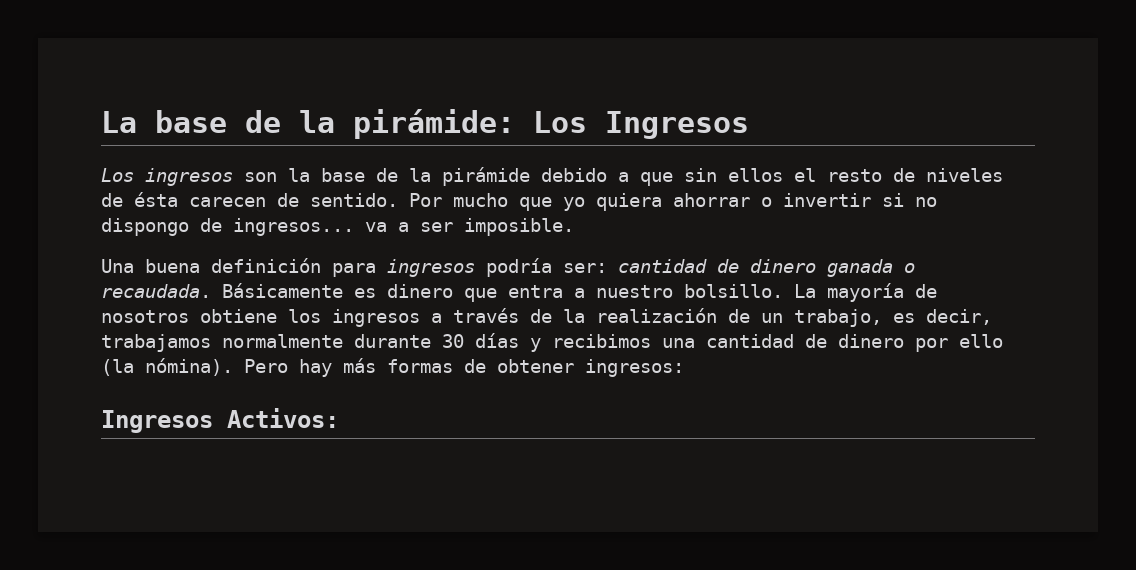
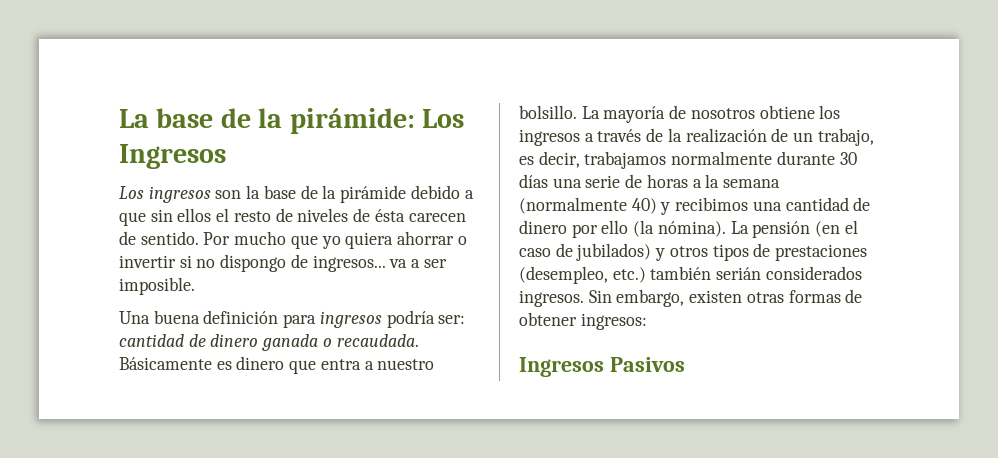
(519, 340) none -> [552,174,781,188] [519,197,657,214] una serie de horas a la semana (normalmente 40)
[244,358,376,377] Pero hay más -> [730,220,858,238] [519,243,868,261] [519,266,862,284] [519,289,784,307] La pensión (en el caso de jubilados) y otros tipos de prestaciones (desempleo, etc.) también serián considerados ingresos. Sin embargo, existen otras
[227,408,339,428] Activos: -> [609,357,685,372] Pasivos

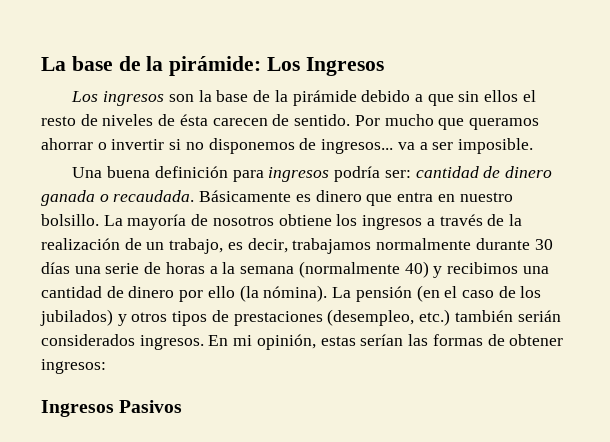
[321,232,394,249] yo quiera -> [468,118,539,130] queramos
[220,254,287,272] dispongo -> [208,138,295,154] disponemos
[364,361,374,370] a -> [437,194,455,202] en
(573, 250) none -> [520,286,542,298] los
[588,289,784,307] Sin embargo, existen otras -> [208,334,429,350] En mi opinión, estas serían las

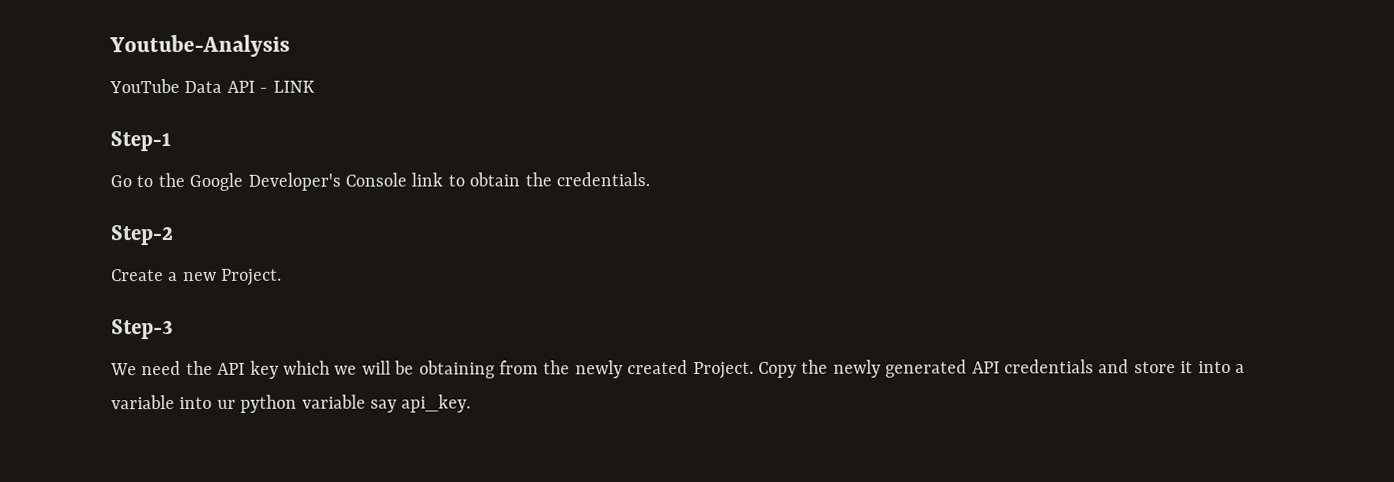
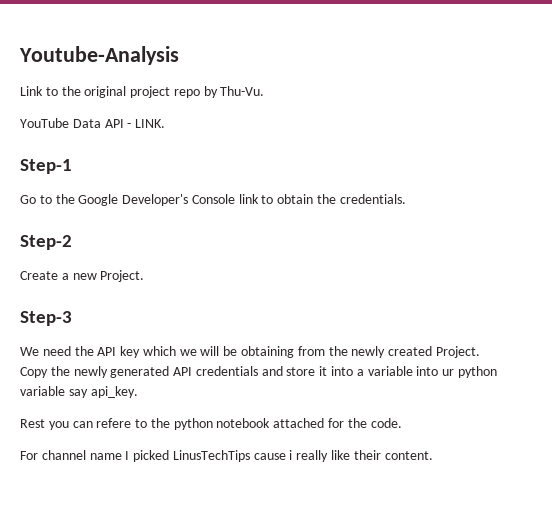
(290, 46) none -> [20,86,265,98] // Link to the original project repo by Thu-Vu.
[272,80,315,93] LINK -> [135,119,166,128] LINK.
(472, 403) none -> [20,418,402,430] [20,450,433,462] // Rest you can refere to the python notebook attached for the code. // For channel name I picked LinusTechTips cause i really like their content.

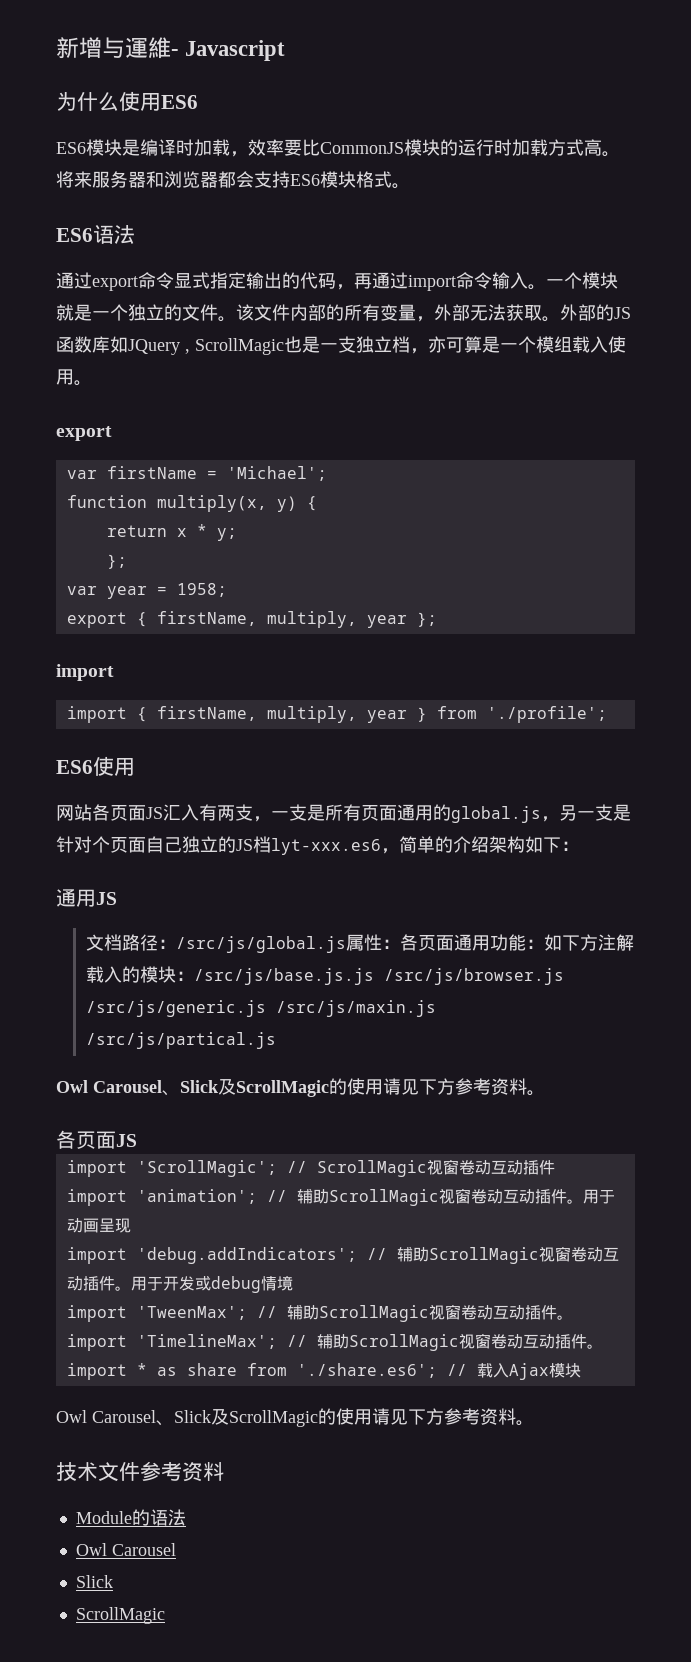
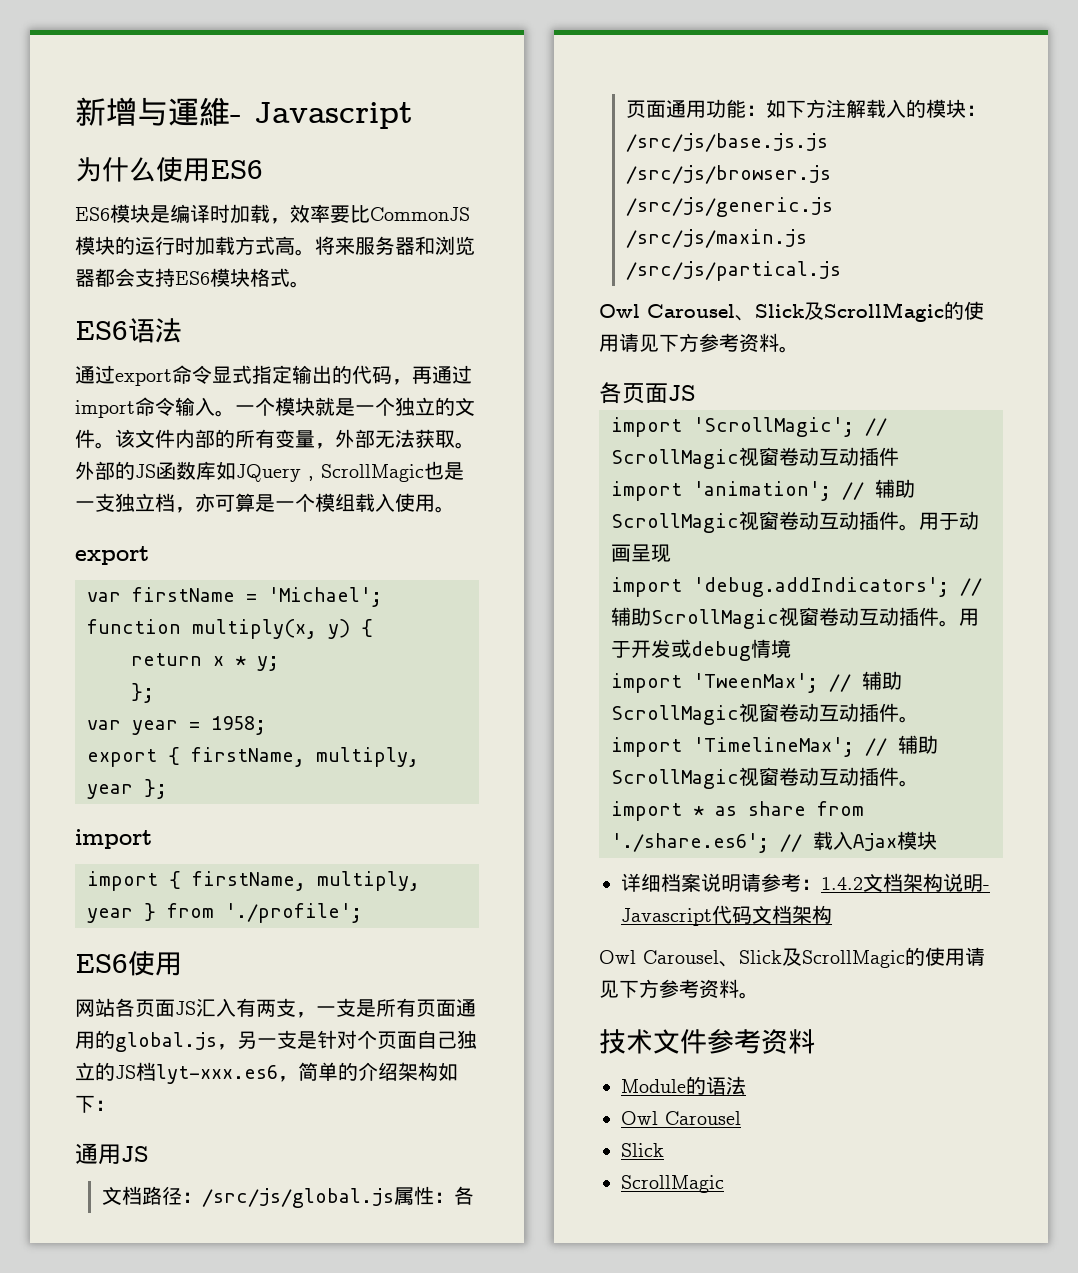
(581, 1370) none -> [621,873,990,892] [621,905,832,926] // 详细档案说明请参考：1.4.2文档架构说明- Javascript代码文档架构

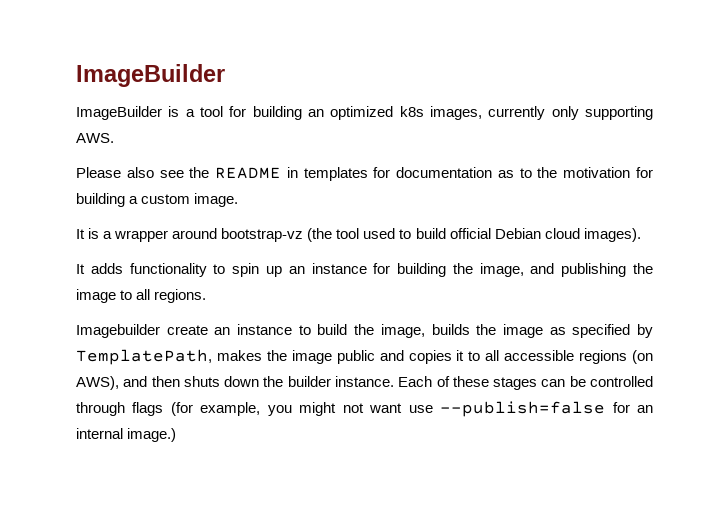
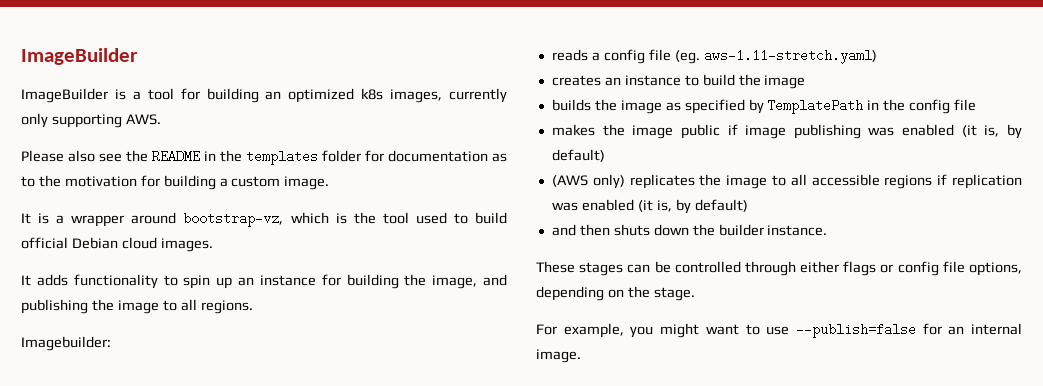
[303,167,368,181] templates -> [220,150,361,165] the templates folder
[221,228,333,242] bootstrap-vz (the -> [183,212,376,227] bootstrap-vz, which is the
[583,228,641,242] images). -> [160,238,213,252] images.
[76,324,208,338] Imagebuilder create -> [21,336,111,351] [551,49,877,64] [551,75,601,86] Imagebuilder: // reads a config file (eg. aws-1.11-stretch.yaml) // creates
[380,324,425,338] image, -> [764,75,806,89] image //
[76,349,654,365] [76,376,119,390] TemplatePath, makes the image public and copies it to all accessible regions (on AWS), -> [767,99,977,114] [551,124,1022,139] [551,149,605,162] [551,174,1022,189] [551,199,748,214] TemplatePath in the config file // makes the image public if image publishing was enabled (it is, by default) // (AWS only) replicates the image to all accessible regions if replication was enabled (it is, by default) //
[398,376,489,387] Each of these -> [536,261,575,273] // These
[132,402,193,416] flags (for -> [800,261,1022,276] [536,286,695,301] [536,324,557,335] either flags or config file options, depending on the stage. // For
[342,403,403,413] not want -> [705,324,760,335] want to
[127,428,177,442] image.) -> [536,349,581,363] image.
◇ ◇ ◇ ◇ ◇
# Aim of the exercise
Without the pictures, print the whole listing exactly as given.

# Result of this exercise
(519, 340) none -> [552,174,781,188] [519,197,657,214] una serie de horas a la semana (normalmente 40)
[244,358,376,377] Pero hay más -> [730,220,858,238] [519,243,868,261] [519,266,862,284] [519,289,784,307] La pensión (en el caso de jubilados) y otros tipos de prestaciones (desempleo, etc.) también serián considerados ingresos. Sin embargo, existen otras
[227,408,339,428] Activos: -> [609,357,685,372] Pasivos

[321,232,394,249] yo quiera -> [468,118,539,130] queramos
[220,254,287,272] dispongo -> [208,138,295,154] disponemos
[364,361,374,370] a -> [437,194,455,202] en
(573, 250) none -> [520,286,542,298] los
[588,289,784,307] Sin embargo, existen otras -> [208,334,429,350] En mi opinión, estas serían las

(290, 46) none -> [20,86,265,98] // Link to the original project repo by Thu-Vu.
[272,80,315,93] LINK -> [135,119,166,128] LINK.
(472, 403) none -> [20,418,402,430] [20,450,433,462] // Rest you can refere to the python notebook attached for the code. // For channel name I picked LinusTechTips cause i really like their content.

(581, 1370) none -> [621,873,990,892] [621,905,832,926] // 详细档案说明请参考：1.4.2文档架构说明- Javascript代码文档架构

[303,167,368,181] templates -> [220,150,361,165] the templates folder
[221,228,333,242] bootstrap-vz (the -> [183,212,376,227] bootstrap-vz, which is the
[583,228,641,242] images). -> [160,238,213,252] images.
[76,324,208,338] Imagebuilder create -> [21,336,111,351] [551,49,877,64] [551,75,601,86] Imagebuilder: // reads a config file (eg. aws-1.11-stretch.yaml) // creates
[380,324,425,338] image, -> [764,75,806,89] image //
[76,349,654,365] [76,376,119,390] TemplatePath, makes the image public and copies it to all accessible regions (on AWS), -> [767,99,977,114] [551,124,1022,139] [551,149,605,162] [551,174,1022,189] [551,199,748,214] TemplatePath in the config file // makes the image public if image publishing was enabled (it is, by default) // (AWS only) replicates the image to all accessible regions if replication was enabled (it is, by default) //
[398,376,489,387] Each of these -> [536,261,575,273] // These
[132,402,193,416] flags (for -> [800,261,1022,276] [536,286,695,301] [536,324,557,335] either flags or config file options, depending on the stage. // For
[342,403,403,413] not want -> [705,324,760,335] want to
[127,428,177,442] image.) -> [536,349,581,363] image.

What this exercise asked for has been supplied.